Source data
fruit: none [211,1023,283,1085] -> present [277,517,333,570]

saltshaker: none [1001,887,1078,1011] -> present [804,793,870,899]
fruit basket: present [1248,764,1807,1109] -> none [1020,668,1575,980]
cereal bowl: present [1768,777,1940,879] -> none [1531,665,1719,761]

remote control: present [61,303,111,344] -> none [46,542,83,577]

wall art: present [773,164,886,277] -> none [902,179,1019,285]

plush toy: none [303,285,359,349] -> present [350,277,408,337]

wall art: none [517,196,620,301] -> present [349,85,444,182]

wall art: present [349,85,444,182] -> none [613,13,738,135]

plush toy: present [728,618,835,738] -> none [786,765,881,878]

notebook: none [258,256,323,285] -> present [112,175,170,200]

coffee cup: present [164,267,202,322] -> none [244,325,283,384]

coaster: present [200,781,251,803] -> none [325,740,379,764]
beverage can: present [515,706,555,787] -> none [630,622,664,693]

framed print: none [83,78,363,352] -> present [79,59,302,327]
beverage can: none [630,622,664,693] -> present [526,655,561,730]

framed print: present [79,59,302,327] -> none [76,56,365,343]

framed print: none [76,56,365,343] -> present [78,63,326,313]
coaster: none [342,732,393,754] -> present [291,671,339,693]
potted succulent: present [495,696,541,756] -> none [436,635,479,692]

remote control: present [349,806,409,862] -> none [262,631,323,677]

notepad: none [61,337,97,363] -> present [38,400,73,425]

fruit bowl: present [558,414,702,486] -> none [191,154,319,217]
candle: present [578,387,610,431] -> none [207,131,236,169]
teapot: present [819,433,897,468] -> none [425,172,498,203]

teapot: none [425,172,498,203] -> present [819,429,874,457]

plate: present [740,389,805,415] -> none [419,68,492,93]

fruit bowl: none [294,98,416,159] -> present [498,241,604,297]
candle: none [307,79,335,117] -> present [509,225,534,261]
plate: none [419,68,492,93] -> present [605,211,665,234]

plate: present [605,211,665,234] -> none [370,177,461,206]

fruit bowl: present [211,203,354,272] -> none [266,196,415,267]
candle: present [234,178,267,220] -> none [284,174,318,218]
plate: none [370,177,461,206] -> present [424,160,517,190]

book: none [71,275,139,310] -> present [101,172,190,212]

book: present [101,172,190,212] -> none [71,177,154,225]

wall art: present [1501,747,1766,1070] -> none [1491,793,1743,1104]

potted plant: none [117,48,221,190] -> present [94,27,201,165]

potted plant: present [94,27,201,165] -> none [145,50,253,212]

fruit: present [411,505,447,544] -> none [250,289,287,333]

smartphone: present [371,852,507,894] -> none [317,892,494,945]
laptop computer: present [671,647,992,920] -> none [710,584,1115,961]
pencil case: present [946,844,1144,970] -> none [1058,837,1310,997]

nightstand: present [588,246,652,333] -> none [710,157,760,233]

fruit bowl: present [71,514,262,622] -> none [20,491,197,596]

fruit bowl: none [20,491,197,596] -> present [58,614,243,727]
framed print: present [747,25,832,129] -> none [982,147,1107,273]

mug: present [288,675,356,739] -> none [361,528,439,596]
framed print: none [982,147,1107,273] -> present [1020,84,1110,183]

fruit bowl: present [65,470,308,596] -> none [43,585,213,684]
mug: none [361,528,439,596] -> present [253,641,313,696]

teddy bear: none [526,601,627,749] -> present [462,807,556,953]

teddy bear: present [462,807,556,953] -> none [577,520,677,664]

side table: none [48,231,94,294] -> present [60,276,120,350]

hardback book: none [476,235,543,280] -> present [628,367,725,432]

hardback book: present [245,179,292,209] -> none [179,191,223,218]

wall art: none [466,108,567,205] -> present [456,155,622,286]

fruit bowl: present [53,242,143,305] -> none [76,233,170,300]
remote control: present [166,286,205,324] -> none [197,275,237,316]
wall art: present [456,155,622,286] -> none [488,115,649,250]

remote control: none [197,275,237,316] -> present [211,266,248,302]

**DESCRIPTION OF THE TASK:** The answer is the lines above between the line holding "beverage can: present" and the line holding "pencil case: present", inclusive, each written out exactly, and no others.

**TASK OUTPUT:**
beverage can: present [515,706,555,787] -> none [630,622,664,693]

framed print: none [83,78,363,352] -> present [79,59,302,327]
beverage can: none [630,622,664,693] -> present [526,655,561,730]

framed print: present [79,59,302,327] -> none [76,56,365,343]

framed print: none [76,56,365,343] -> present [78,63,326,313]
coaster: none [342,732,393,754] -> present [291,671,339,693]
potted succulent: present [495,696,541,756] -> none [436,635,479,692]

remote control: present [349,806,409,862] -> none [262,631,323,677]

notepad: none [61,337,97,363] -> present [38,400,73,425]

fruit bowl: present [558,414,702,486] -> none [191,154,319,217]
candle: present [578,387,610,431] -> none [207,131,236,169]
teapot: present [819,433,897,468] -> none [425,172,498,203]

teapot: none [425,172,498,203] -> present [819,429,874,457]

plate: present [740,389,805,415] -> none [419,68,492,93]

fruit bowl: none [294,98,416,159] -> present [498,241,604,297]
candle: none [307,79,335,117] -> present [509,225,534,261]
plate: none [419,68,492,93] -> present [605,211,665,234]

plate: present [605,211,665,234] -> none [370,177,461,206]

fruit bowl: present [211,203,354,272] -> none [266,196,415,267]
candle: present [234,178,267,220] -> none [284,174,318,218]
plate: none [370,177,461,206] -> present [424,160,517,190]

book: none [71,275,139,310] -> present [101,172,190,212]

book: present [101,172,190,212] -> none [71,177,154,225]

wall art: present [1501,747,1766,1070] -> none [1491,793,1743,1104]

potted plant: none [117,48,221,190] -> present [94,27,201,165]

potted plant: present [94,27,201,165] -> none [145,50,253,212]

fruit: present [411,505,447,544] -> none [250,289,287,333]

smartphone: present [371,852,507,894] -> none [317,892,494,945]
laptop computer: present [671,647,992,920] -> none [710,584,1115,961]
pencil case: present [946,844,1144,970] -> none [1058,837,1310,997]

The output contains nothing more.